>>>>>
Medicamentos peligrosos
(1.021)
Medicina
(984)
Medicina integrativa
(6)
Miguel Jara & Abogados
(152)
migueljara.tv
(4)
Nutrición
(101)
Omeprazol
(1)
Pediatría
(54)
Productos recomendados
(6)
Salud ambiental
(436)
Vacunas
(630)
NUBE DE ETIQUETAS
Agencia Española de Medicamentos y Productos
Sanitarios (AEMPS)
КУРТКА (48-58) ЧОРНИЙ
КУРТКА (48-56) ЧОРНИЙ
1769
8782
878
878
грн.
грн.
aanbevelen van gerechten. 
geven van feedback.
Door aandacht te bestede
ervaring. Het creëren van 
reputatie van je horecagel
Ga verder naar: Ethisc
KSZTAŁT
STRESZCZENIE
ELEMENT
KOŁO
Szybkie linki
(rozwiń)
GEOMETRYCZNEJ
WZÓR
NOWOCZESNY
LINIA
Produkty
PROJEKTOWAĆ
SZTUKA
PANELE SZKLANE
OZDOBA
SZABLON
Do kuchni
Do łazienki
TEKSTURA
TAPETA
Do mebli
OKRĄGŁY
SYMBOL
<<<<<
>>>>>
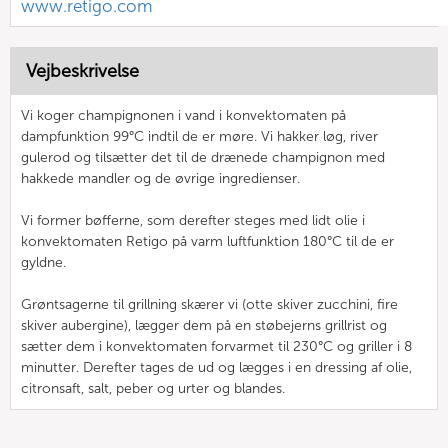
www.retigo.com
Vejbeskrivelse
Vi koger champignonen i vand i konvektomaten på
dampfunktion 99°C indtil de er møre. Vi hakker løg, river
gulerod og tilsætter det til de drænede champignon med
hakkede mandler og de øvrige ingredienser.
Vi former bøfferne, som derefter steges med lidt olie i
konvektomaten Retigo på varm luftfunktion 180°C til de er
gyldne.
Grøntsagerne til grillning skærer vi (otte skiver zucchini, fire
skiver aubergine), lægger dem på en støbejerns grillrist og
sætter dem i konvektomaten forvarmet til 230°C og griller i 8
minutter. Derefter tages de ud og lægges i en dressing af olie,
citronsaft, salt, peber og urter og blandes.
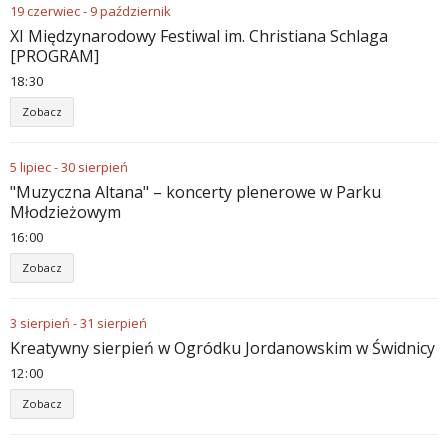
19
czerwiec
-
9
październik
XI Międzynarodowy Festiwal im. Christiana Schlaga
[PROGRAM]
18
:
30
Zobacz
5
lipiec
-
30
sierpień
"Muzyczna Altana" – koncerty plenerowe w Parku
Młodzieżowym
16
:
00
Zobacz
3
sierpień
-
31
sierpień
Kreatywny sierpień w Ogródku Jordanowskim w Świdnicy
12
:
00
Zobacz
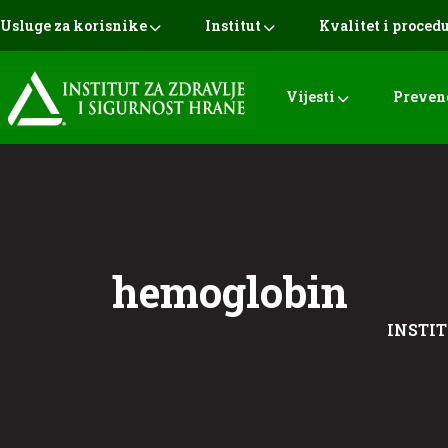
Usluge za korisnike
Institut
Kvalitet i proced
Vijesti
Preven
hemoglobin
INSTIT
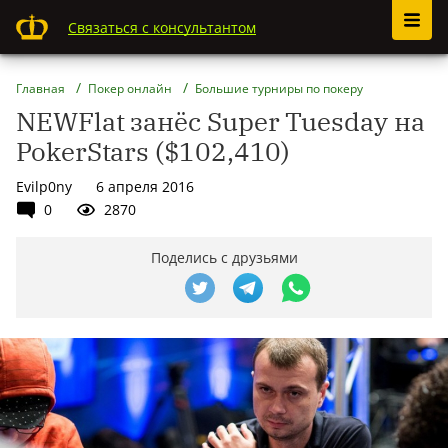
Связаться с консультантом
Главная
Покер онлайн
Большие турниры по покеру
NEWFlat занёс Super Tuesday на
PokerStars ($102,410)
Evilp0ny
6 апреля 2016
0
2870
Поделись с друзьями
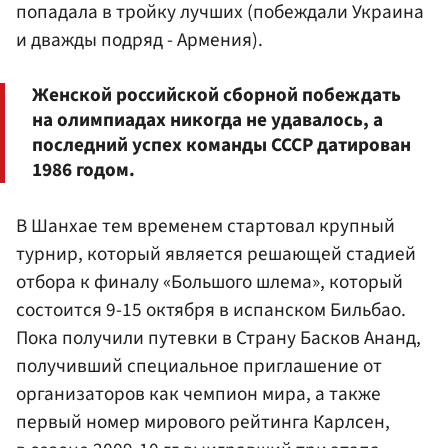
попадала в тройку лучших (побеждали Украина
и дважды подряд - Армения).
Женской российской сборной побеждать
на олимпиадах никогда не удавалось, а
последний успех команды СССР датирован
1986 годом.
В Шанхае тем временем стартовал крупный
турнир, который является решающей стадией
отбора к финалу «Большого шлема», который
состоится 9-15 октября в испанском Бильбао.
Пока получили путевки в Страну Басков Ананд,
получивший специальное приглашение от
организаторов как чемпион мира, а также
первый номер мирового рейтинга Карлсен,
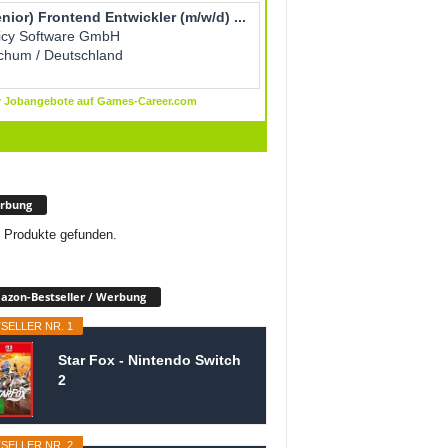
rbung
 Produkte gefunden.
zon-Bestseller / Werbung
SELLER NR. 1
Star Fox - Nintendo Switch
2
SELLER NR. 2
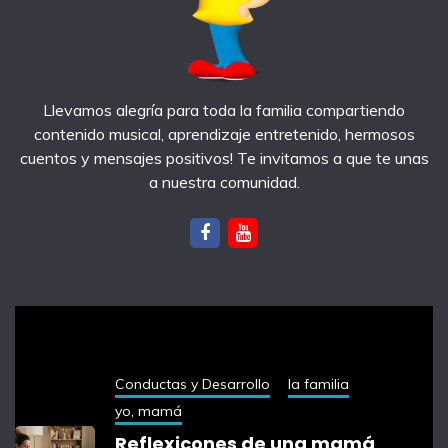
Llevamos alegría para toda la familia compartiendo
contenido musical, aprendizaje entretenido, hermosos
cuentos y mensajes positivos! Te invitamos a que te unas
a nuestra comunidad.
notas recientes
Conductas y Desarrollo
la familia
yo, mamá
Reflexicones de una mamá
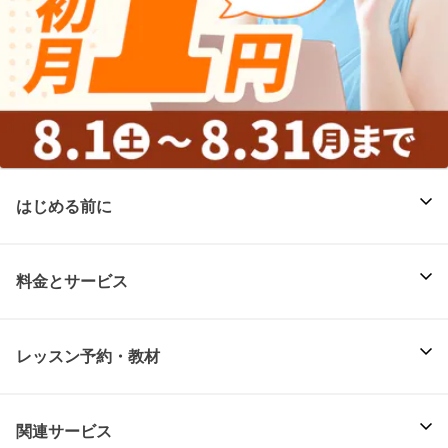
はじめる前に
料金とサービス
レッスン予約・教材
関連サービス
<<<<<
▶ **EXERCISE OBJECTIVE**
Return each line of the entries that holds the string "konvektomaten".

▶ **WRITTEN ANSWER**
Vi koger champignonen i vand i konvektomaten på
konvektomaten Retigo på varm luftfunktion 180°C til de er
sætter dem i konvektomaten forvarmet til 230°C og griller i 8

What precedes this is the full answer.